Monday, July 18, 2005

Leading, following and getting out of the way

Here in 19 Minutes World Media Headquarters, I've never been entirely comfortable with describing my Leadership Philosophy. I'm actually the News Director here, but it's a job I ascended to from the ranks of Reporter, and so I had never gone through any kind of management training to that point. I had plenty of thoughts about what I wanted the news department to look like, but my only guiding management principle was to "create the kind of news department where I'd want to work". Unfortunately, the news department was staffed with two other people who were about to quit their jobs, so for a while, it had to be the kind of news department where I'd want to work... since I was the only one working there.

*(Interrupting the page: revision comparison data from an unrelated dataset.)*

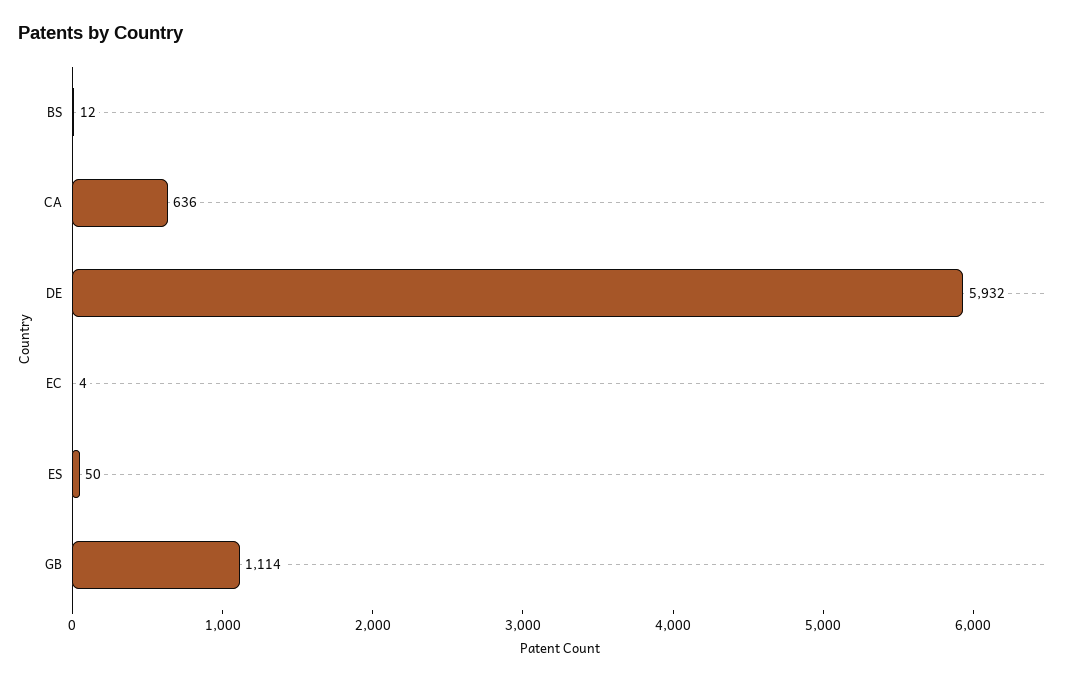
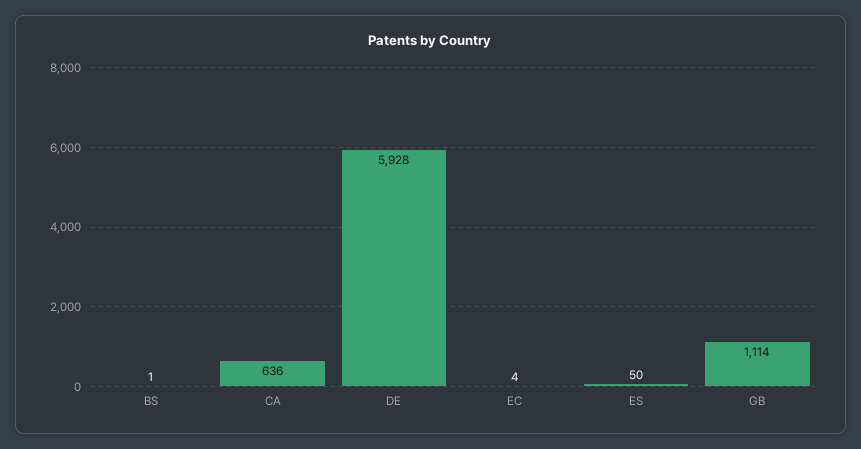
  {
-   "BS": 12,
+   "BS": 1,
    "CA": 636,
-   "DE": 5932,
+   "DE": 5928,
    "EC": 4,
    "ES": 50,
    "GB": 1114
  }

So it was with some interest that I opened the mail at 19 Minutes HQ this afternoon to find "Ready, Set, Lead: The Resource Guide for News Managers" a friendly, Thomas Paine-sized booklet (okay, "Common Sense"-sized -- I have no idea how big Thomas Paine was) put out by the friendly people at the Radio-TV News Directors Foundation.

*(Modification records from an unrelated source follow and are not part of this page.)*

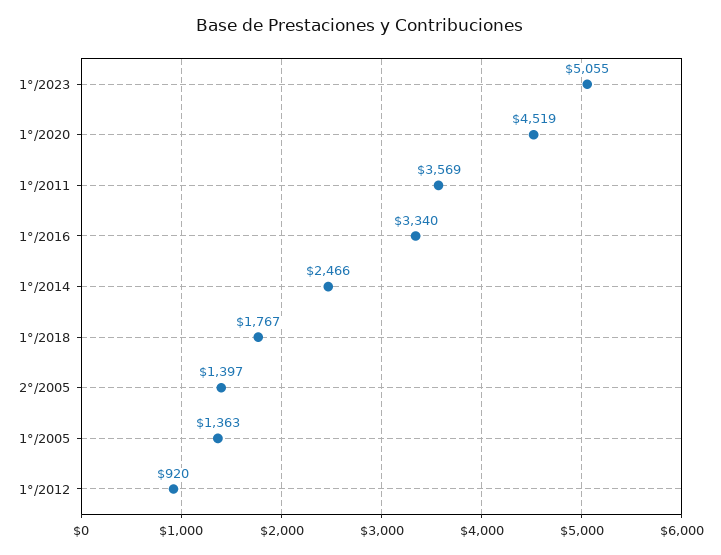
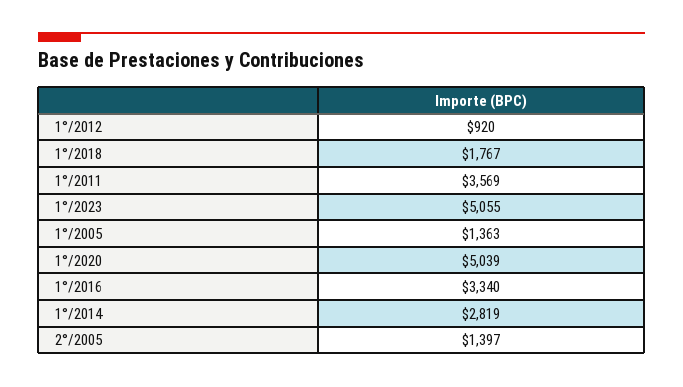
  {
    "1°/2023": 5055,
-   "1°/2020": 4519,
+   "1°/2020": 5039,
    "1°/2011": 3569,
    "1°/2016": 3340,
-   "1°/2014": 2466,
+   "1°/2014": 2819,
    "1°/2018": 1767,
    "2°/2005": 1397,
    "1°/2005": 1363,
    "1°/2012": 920
  }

My first thought was, "Great -- something for me to read on the plane when I leave for vacation this weekend." But, as I've noted in an earlier posting that I can't seem to put my finger on at the moment, I've never really identified with the subculture of air travelers who insist on wading through weighty tomes on Leadership the second the plane takes off, and then bark unpleasant cell phone orders at subordinates the second the plane touches down. My office walls include one Olympic Curling poster, one Grand Canyon Music Festival Poster, one autographed Alison Brown poster, and exactly zero posters with pictures of Mt. Rushmore and pithy quotes about Leadership.

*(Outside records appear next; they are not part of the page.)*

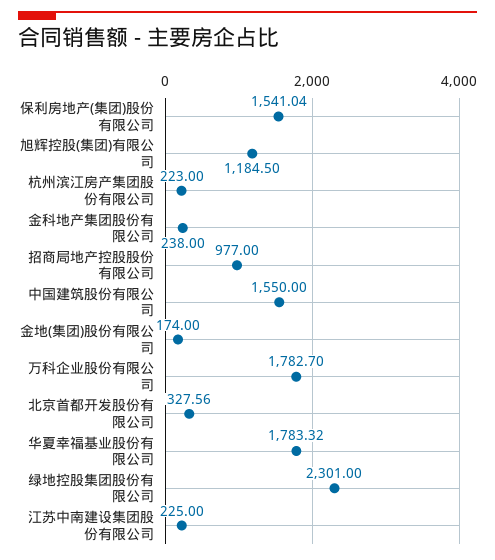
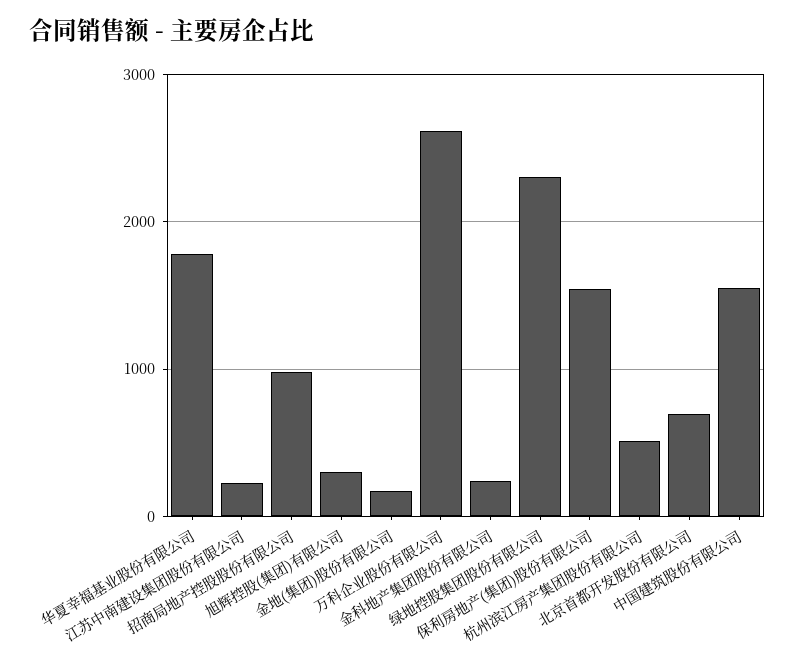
  {
    "保利房地产(集团)股份有限公司": 1541.04,
-   "旭辉控股(集团)有限公司": 1184.5,
+   "旭辉控股(集团)有限公司": 300,
-   "杭州滨江房产集团股份有限公司": 223,
+   "杭州滨江房产集团股份有限公司": 500,
    "金科地产集团股份有限公司": 238,
    "招商局地产控股股份有限公司": 977,
    "中国建筑股份有限公司": 1550,
    "金地(集团)股份有限公司": 174,
-   "万科企业股份有限公司": 1782.7,
+   "万科企业股份有限公司": 2600,
-   "北京首都开发股份有限公司": 327.56,
+   "北京首都开发股份有限公司": 700,
    "华夏幸福基业股份有限公司": 1783.32,
    "绿地控股集团股份有限公司": 2301,
    "江苏中南建设集团股份有限公司": 225
  }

The booklet does feature some useful suggestions about Resolving Conflicts (the standard 19 Minutes method is to sigh heavily and run my hands through my hair, which amazingly is not one of the lessons in RTNDF's book); Soliciting Feedback (their suggestions include "Be specific", which I guess is more useful than just asking a reporter "What was the deal with that story?); and Time Management, which recommends taking inventory of long discussions where little is accomplished, a scenario the 19 Minutes staff likes to call "Wednesday".

I'm up to 14+ years in radio at this point, which means the RTNDF booklet also makes for some interesting comparisons for the right way to do things versus the way some previous bosses have done them (a group that includes one previous boss whose method of showing displeasure was to slam the back-end of a ball-point pen into the on-air console so hard that after a couple of years, the desk was covered with circular and semi-circular gouges that made it look like the surface of an extremely small, rectangular asteroid.

So "Ready, Set, Lead" is actually a pretty interesting read, and I might use the flight out East to brush up on my managerial style. But in the end, I suspect I'll stick with my curling poster.